GEO Wednesday: Exploring volcanoes’ roots - a journey to Patagonia and ... Blindern’s basement!
Lecture by Olivier Galland.
Volcanoes have fascinated humans for millennia. However, the processes governing volcanic eruptions remain to a great extent poorly understood. The main reason is that the migration of magma from the deep Earth’s interior to the surface at active volcanoes, through the so-called volcano plumbing system, is out of reach for direct observations.

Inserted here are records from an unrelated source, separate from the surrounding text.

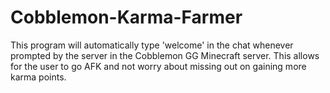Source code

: # Cobblemon-Karma-Farmer
This program will automatically type 'welcome' in the chat whenever prompted by the server in the Cobblemon GG Minecraft server. This allows for the user to go AFK and not worry about missing out on gaining more karma points.  
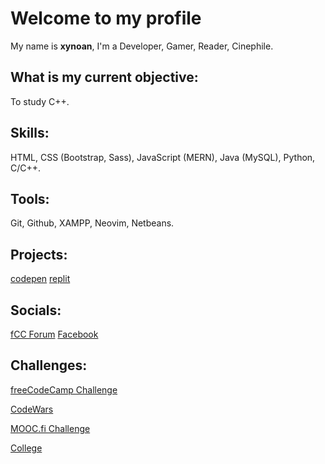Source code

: # Welcome to my profile
My name is **xynoan**, I'm a Developer, Gamer, Reader, Cinephile.
## What is my current objective:
To study C++.
## Skills:
HTML, CSS (Bootstrap, Sass), JavaScript (MERN), Java (MySQL), Python, C/C++.
## Tools:
Git, Github, XAMPP, Neovim, Netbeans.
## Projects: 
[codepen](https://codepen.io/xynoan)
[replit](https://replit.com/@xynoan)
## Socials:
[fCC Forum](https://forum.freecodecamp.org/u/xynoan/summary)
[Facebook](https://www.facebook.com/morvss)
## Challenges:
[freeCodeCamp Challenge](/fCCchallenge.md)
<br>

[CodeWars](/CWchallenge.md)
<br>

[MOOC.fi Challenge](/moocFiChallenge.md)
<br>

[College](/collegeChallenge.md)
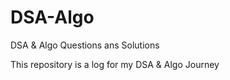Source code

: # DSA-Algo
DSA &amp; Algo Questions ans Solutions

This repository is a log for my DSA & Algo Journey

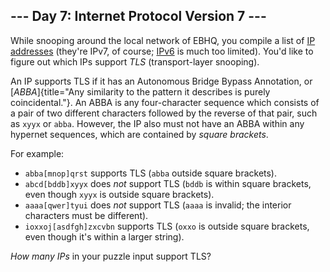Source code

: ## \-\-- Day 7: Internet Protocol Version 7 \-\--

While snooping around the local network of EBHQ, you compile a list of
[IP addresses](https://en.wikipedia.org/wiki/IP_address) (they\'re IPv7,
of course; [IPv6](https://en.wikipedia.org/wiki/IPv6) is much too
limited). You\'d like to figure out which IPs support *TLS*
(transport-layer snooping).

An IP supports TLS if it has an Autonomous Bridge Bypass Annotation, or
[*ABBA*]{title="Any similarity to the pattern it describes is purely coincidental."}.
An ABBA is any four-character sequence which consists of a pair of two
different characters followed by the reverse of that pair, such as
`xyyx` or `abba`. However, the IP also must not have an ABBA within any
hypernet sequences, which are contained by *square brackets*.

For example:

-   `abba[mnop]qrst` supports TLS (`abba` outside square brackets).
-   `abcd[bddb]xyyx` does *not* support TLS (`bddb` is within square
    brackets, even though `xyyx` is outside square brackets).
-   `aaaa[qwer]tyui` does *not* support TLS (`aaaa` is invalid; the
    interior characters must be different).
-   `ioxxoj[asdfgh]zxcvbn` supports TLS (`oxxo` is outside square
    brackets, even though it\'s within a larger string).

*How many IPs* in your puzzle input support TLS?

To overcome this challenge, Olivier Galland has led field expeditions in northern Patagonia to study ancient volcanoes, the roots of which are exposed by erosion. During the expeditions in this remote part of the world, he and his team have integrated direct geological observations in dramatic landscapes with remote sensing observations from drones. Nevertheless, because these volcanoes are extinct, their dynamics at the time of activity are challenging to unravel. To overcome this, Galland designed a suite of laboratory apparatuses to simulate the complex processes of magma migration through the Earth’s crust.
Olivier Galland works as a senior researcher and scientific coordinator for the Fluid Earth Group at PGP (Physics of Geological processes), UiO. In his presentation he will report on his fantastic field experience in Patagonia and on the inspiring and fascinating laboratory models that are run at Blindern.